● **Task objective**: In the listing below, find each line holding "down" and copy it.

● **Data for processing**:
──────────

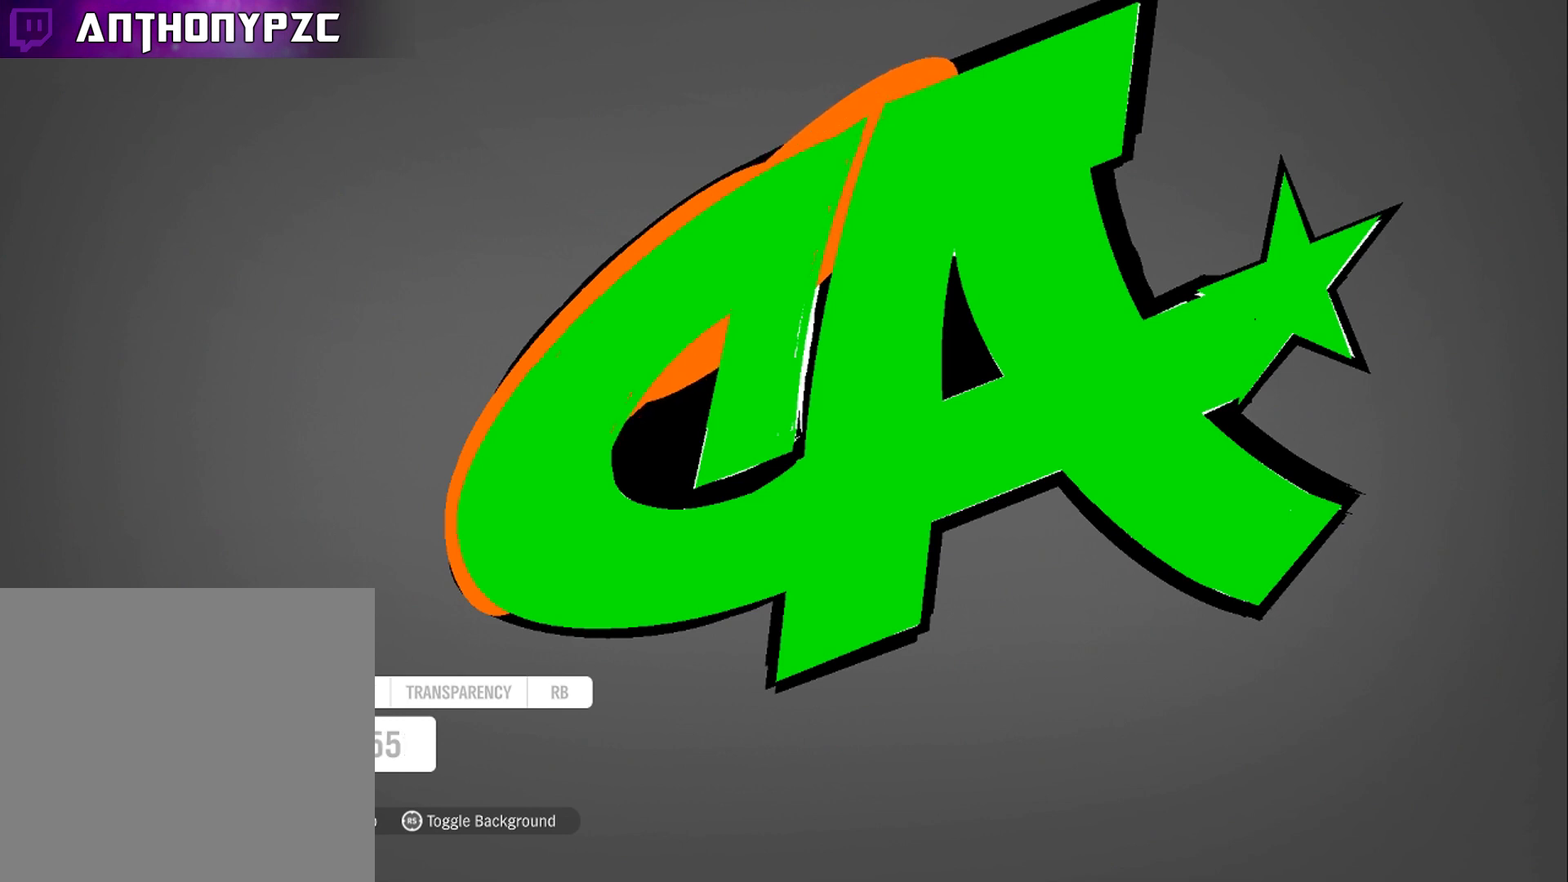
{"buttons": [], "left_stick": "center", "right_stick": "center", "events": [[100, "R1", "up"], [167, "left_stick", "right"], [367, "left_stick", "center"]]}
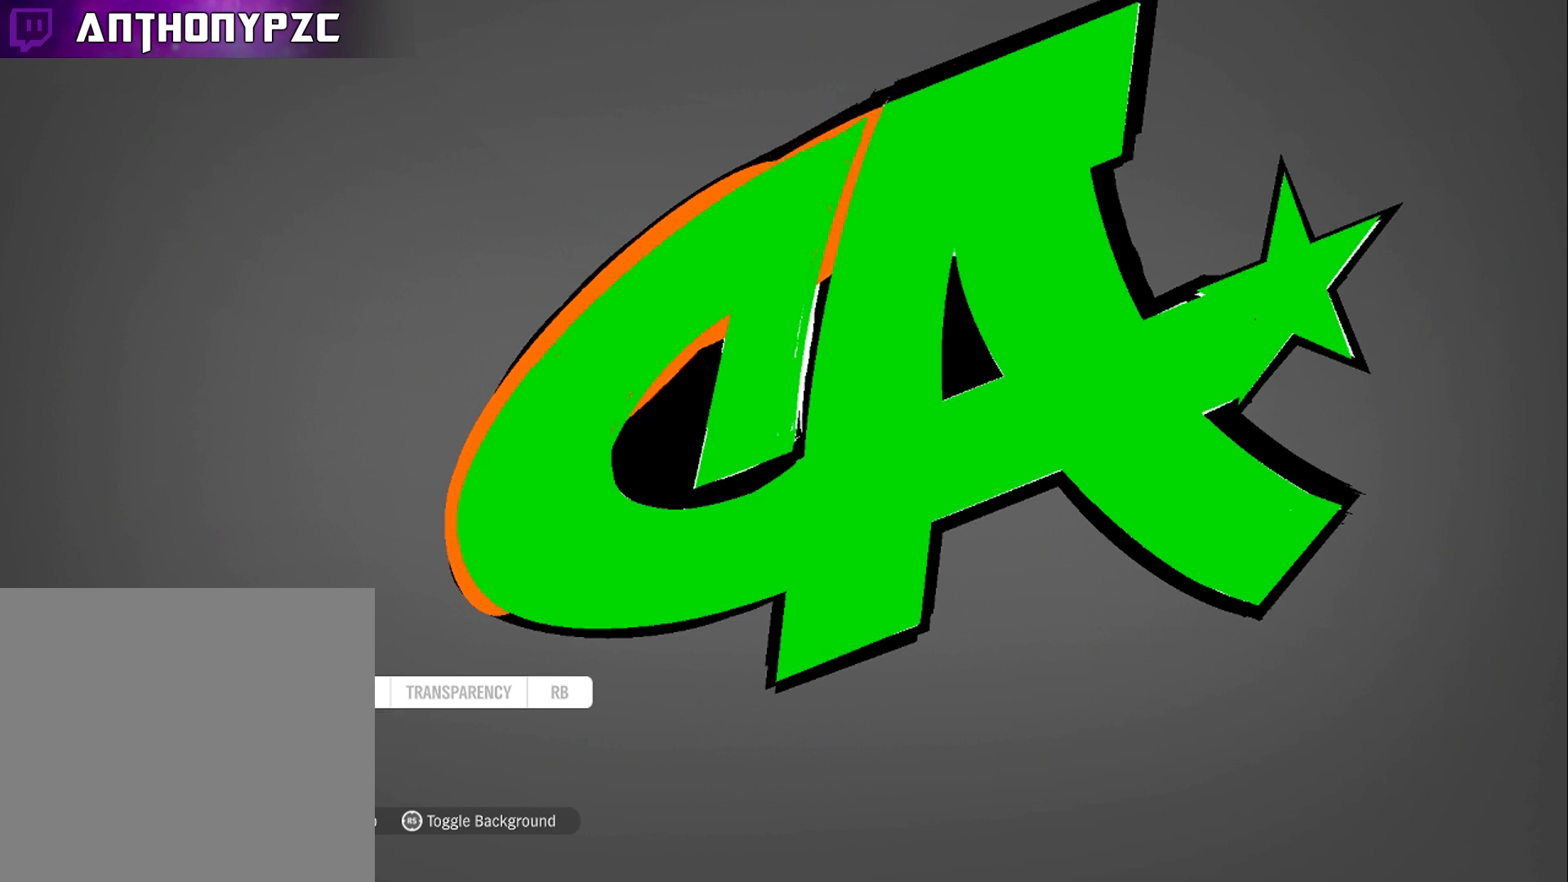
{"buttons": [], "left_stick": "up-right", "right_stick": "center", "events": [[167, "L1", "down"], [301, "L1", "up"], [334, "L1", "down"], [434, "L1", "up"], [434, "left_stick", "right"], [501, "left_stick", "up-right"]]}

──────────

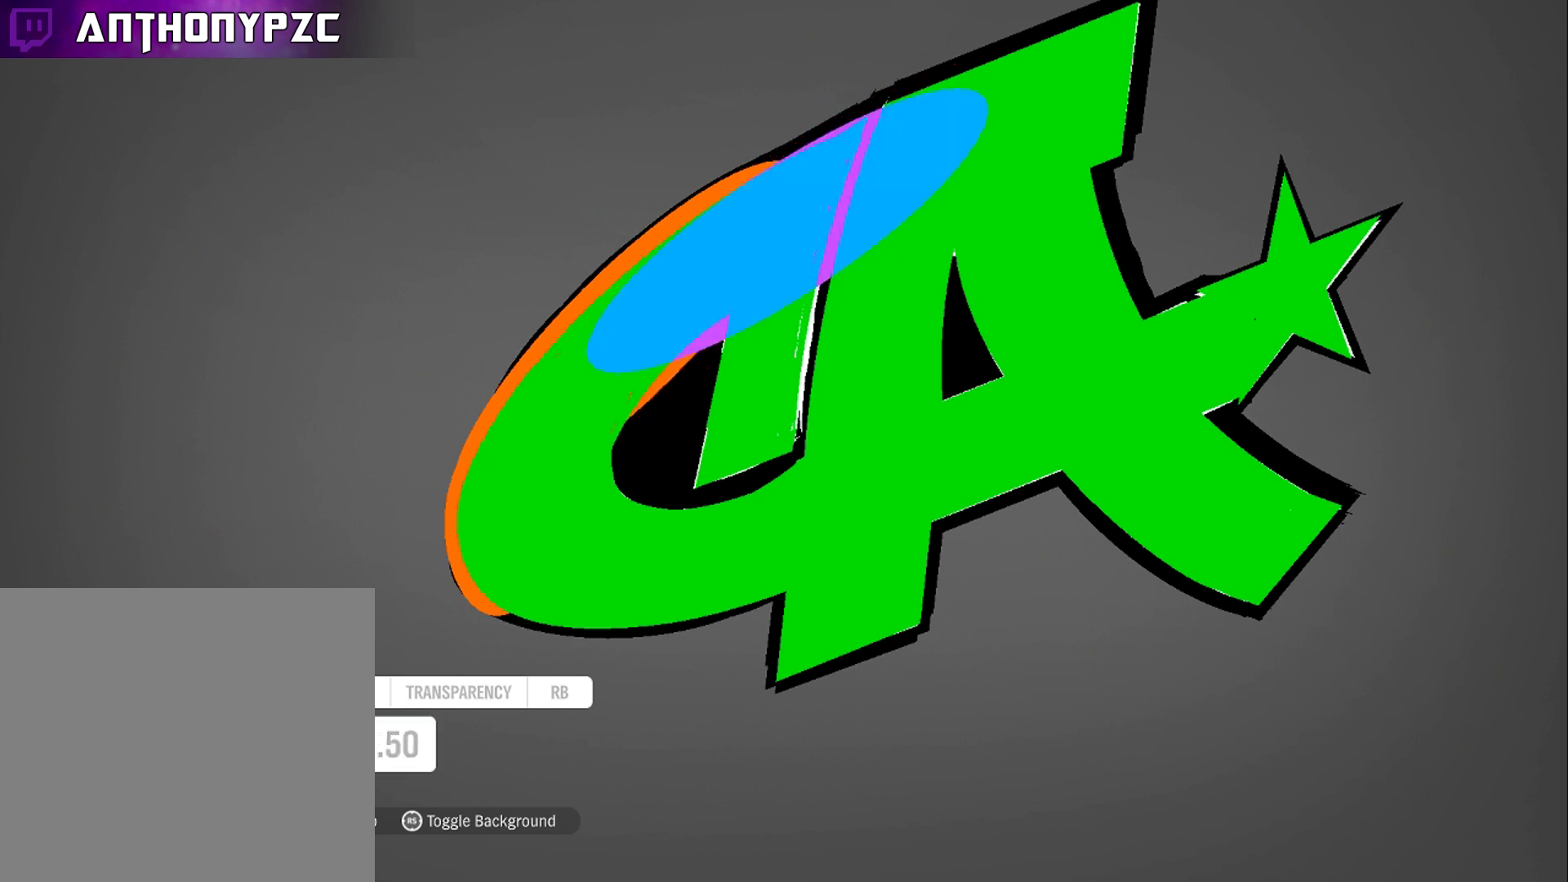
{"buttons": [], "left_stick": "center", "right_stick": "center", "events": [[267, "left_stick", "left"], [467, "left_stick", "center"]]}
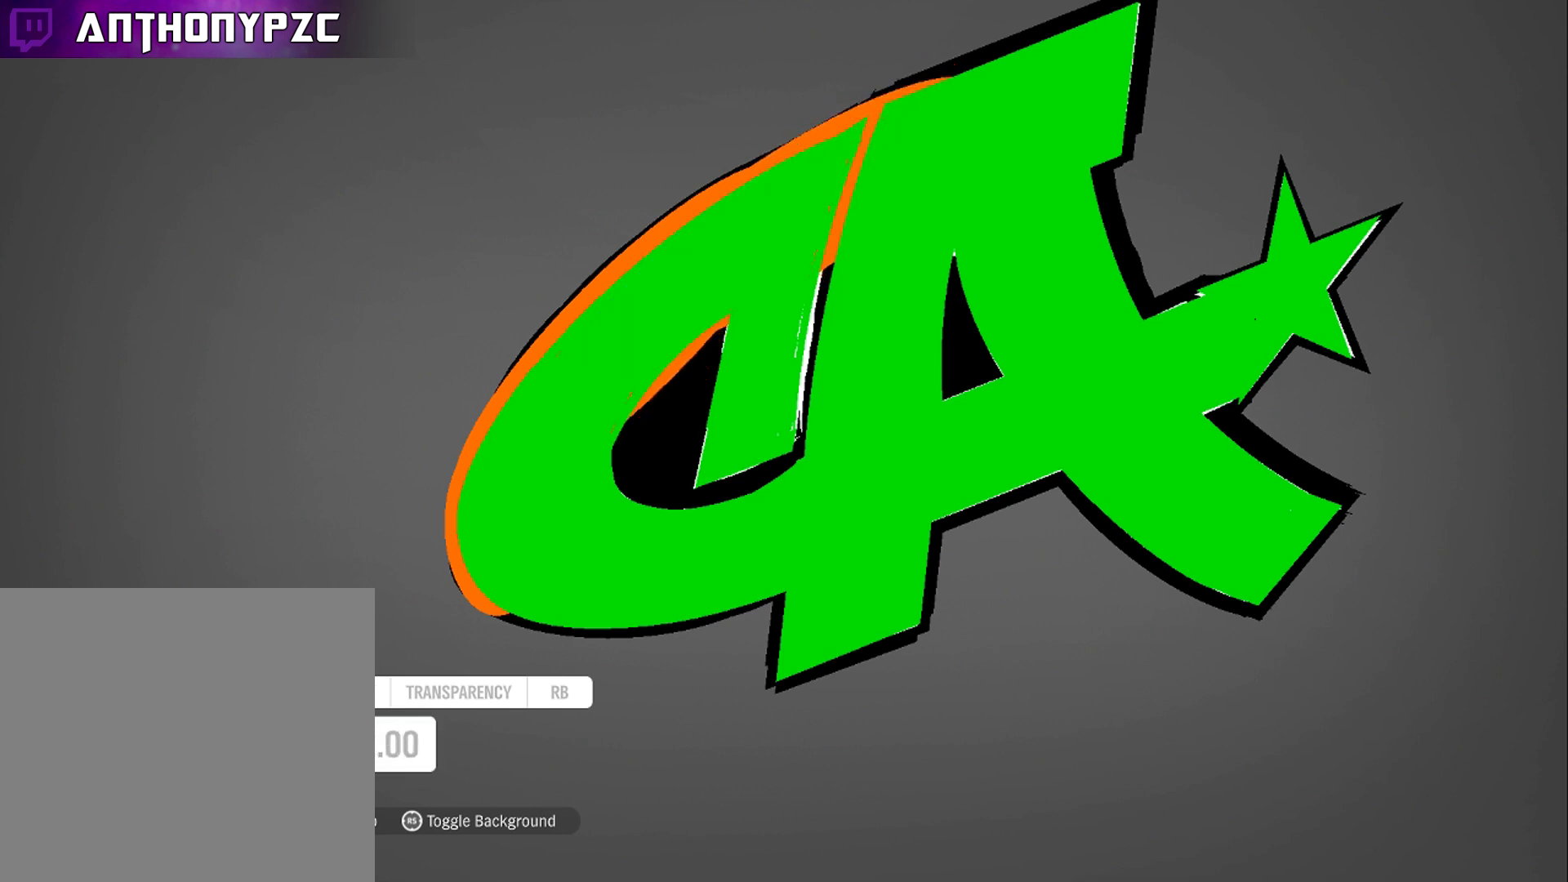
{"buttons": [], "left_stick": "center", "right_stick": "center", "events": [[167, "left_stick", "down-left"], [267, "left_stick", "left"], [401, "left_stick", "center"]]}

──────────

● **Answer for this exercise**:
{"buttons": [], "left_stick": "up-right", "right_stick": "center", "events": [[167, "L1", "down"], [301, "L1", "up"], [334, "L1", "down"], [434, "L1", "up"], [434, "left_stick", "right"], [501, "left_stick", "up-right"]]}
{"buttons": [], "left_stick": "center", "right_stick": "center", "events": [[167, "left_stick", "down-left"], [267, "left_stick", "left"], [401, "left_stick", "center"]]}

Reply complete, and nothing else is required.